EXTRACTED DATA Start Marker
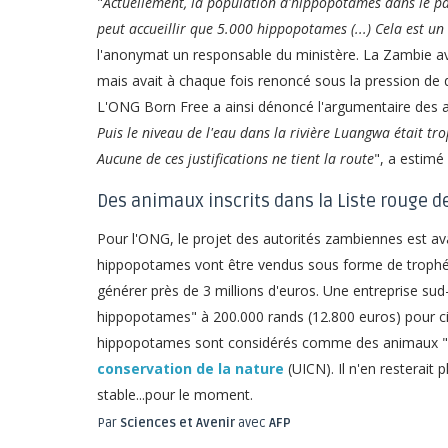
"
Actuellement, la population d'hippopotames dans le p
peut accueillir que 5.000 hippopotames (...) Cela est u
l'anonymat un responsable du ministère. La Zambie av
mais avait à chaque fois renoncé sous la pression de d
L'ONG Born Free a ainsi dénoncé l'argumentaire des au
Puis le niveau de l'eau dans la rivière Luangwa était tr
Aucune de ces justifications ne tient la route
", a estimé
Des animaux inscrits dans la Liste rouge de
Pour l'ONG, le projet des autorités zambiennes est a
hippopotames vont être vendus sous forme de trophée
générer près de 3 millions d'euros. Une entreprise su
hippopotames" à 200.000 rands (12.800 euros) pour ci
hippopotames sont considérés comme des animaux "v
conservation de la nature
(UICN). Il n'en resterait
stable...pour le moment.
Par
Sciences et Avenir
avec
AFP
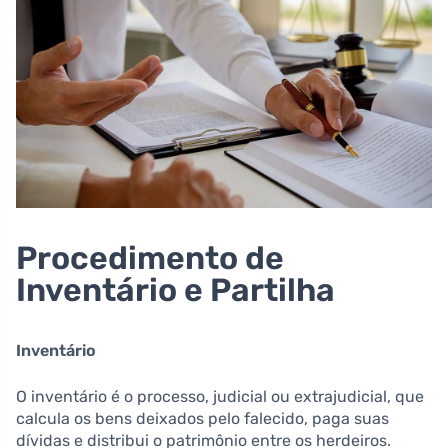
Procedimento de
Inventário e Partilha
Inventário
O inventário é o processo, judicial ou extrajudicial, que
calcula os bens deixados pelo falecido, paga suas
dívidas e distribui o patrimônio entre os herdeiros.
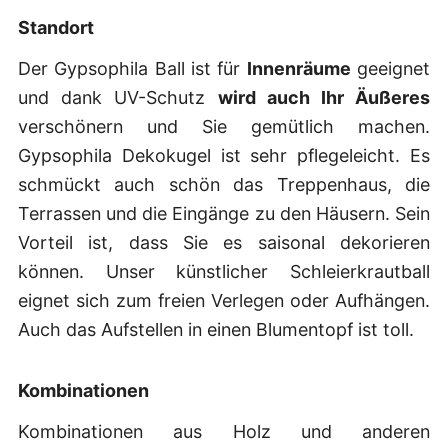
Standort
Der Gypsophila Ball ist für
Innenräume
geeignet
und dank UV-Schutz
wird auch Ihr Äußeres
verschönern und Sie gemütlich machen.
Gypsophila Dekokugel ist sehr pflegeleicht. Es
schmückt auch schön das Treppenhaus, die
Terrassen und die Eingänge zu den Häusern. Sein
Vorteil ist, dass Sie es saisonal dekorieren
können. Unser künstlicher Schleierkrautball
eignet sich zum freien Verlegen oder Aufhängen.
Auch das Aufstellen in einen Blumentopf ist toll.
Kombinationen
Kombinationen aus Holz und anderen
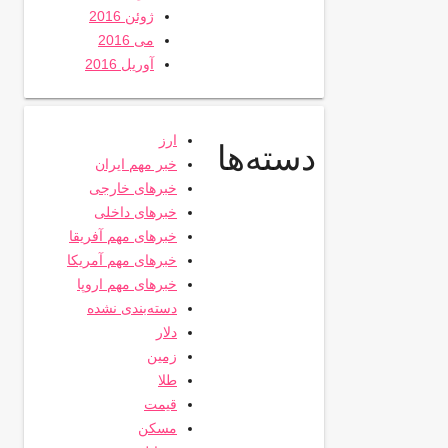
ژوئن 2016
می 2016
آوریل 2016
ارز
دسته‌ها
خبر مهم ایران
خبرهای خارجی
خبرهای داخلی
خبرهای مهم آفریقا
خبرهای مهم آمریکا
خبرهای مهم اروپا
دسته‌بندی نشده
دلار
زمین
طلا
قیمت
مسکن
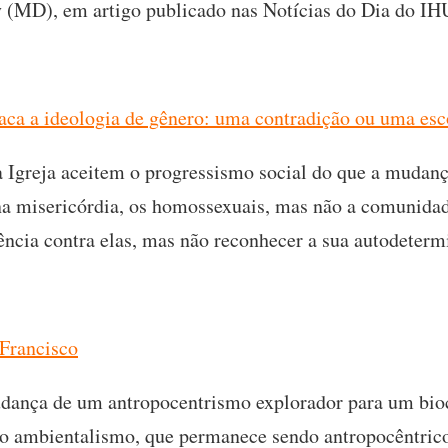
 (MD), em artigo publicado nas Notícias do Dia do IH
taca a ideologia de gênero: uma contradição ou uma es
a Igreja aceitem o progressismo social do que a mudanç
na misericórdia, os homossexuais, mas não a comunida
lência contra elas, mas não reconhecer a sua autodeterm
 Francisco
dança de um antropocentrismo explorador para um bioce
o ambientalismo, que permanece sendo antropocêntrico 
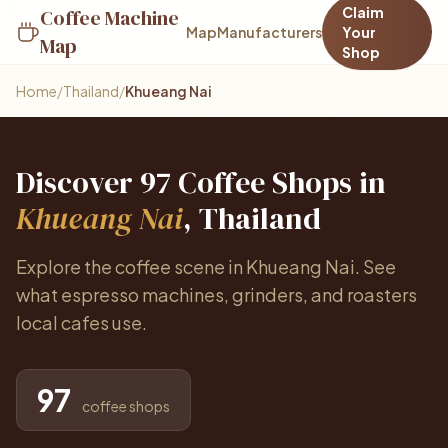
Claim
Coffee Machine
Map
Manufacturers
Your
Map
Shop
Home
/
Thailand
/
Khueang Nai
Discover 97 Coffee Shops in
Khueang Nai
, Thailand
Explore the coffee scene in Khueang Nai. See
what espresso machines, grinders, and roasters
local cafes use.
97
coffee shops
EXTRACTED DATA End Marker
• EXERCISE GOAL:
Return, word for word, every line of the records from the one containing "(MD), em artigo" through the end of the records. Leave the pictures out of your answer.

• WRITTEN REPLY:
 (MD), em artigo publicado nas Notícias do Dia do IH
taca a ideologia de gênero: uma contradição ou uma es
a Igreja aceitem o progressismo social do que a mudanç
na misericórdia, os homossexuais, mas não a comunida
lência contra elas, mas não reconhecer a sua autodeterm
 Francisco
dança de um antropocentrismo explorador para um bioce
o ambientalismo, que permanece sendo antropocêntrico 
Claim
Coffee Machine
Map
Manufacturers
Your
Map
Shop
Home
/
Thailand
/
Khueang Nai
Discover 97 Coffee Shops in
Khueang Nai
, Thailand
Explore the coffee scene in Khueang Nai. See
what espresso machines, grinders, and roasters
local cafes use.
97
coffee shops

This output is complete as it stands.